After the PlayStation’s launch Stolar moved to rivals Sega, where he did not mess around. As GamesBeat remembers:
“When I got to Sega I immediately said, ‘We have to kill Saturn. We have to stop Saturn and start building the new technology.’ That’s what I did. I brought in a new team of people and cleaned house. There were 300-some-odd employees and I took the company down to 90 employees to start rebuilding,” Stolar said.
While with Sega Stolar made another visionary long-term signing, buying a studio called Visual Concepts who would go on to become 2K Sports, and who continue to release the NBA 2K series to this day.

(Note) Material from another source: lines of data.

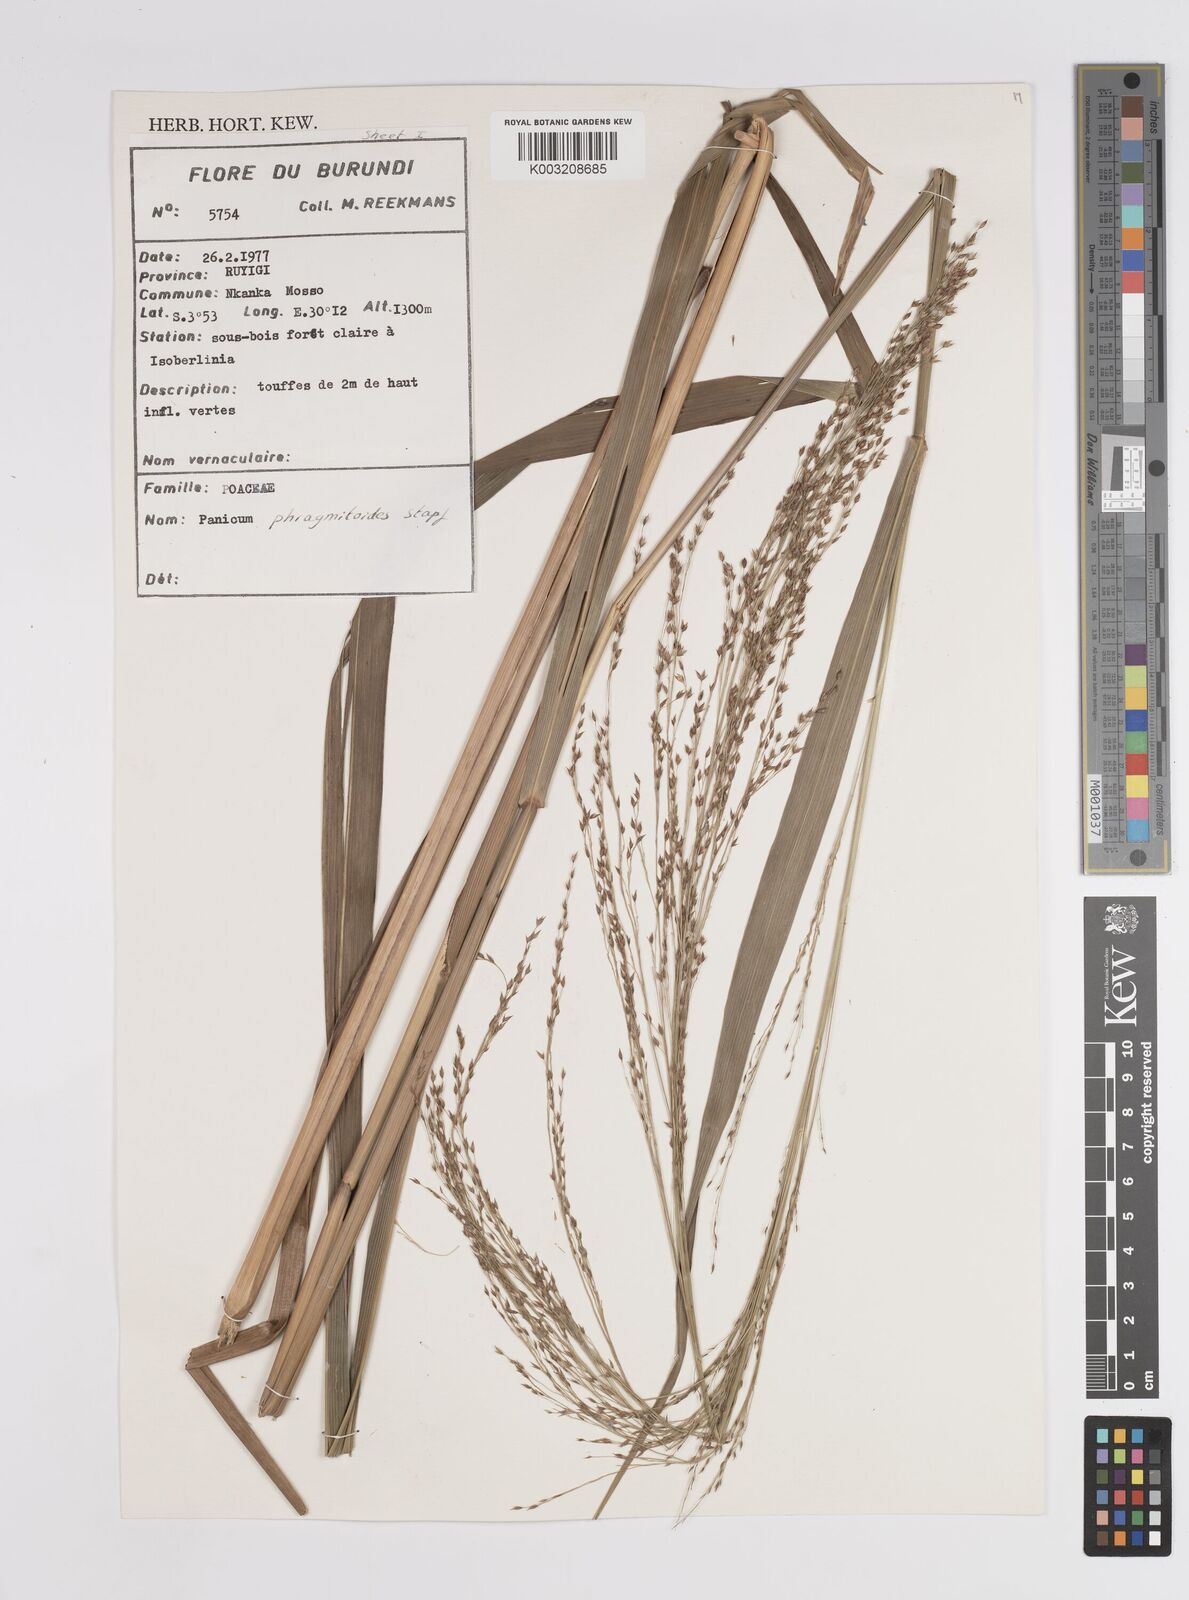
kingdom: Plantae
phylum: Tracheophyta
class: Liliopsida
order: Poales
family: Poaceae
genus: Panicum
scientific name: Panicum phragmitoides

Stolar’s post-90s career was marked by spells at Mattel (where he pushed the company to double down on the production of Barbie video games) and Google, where he served as the company’s first ever “Games Evangelist”, a position he tried to use to champion the idea of a streaming game service, something the company waved off at the time and then…would revisit a decade later, long after Stolar had left, before completely screwing it up.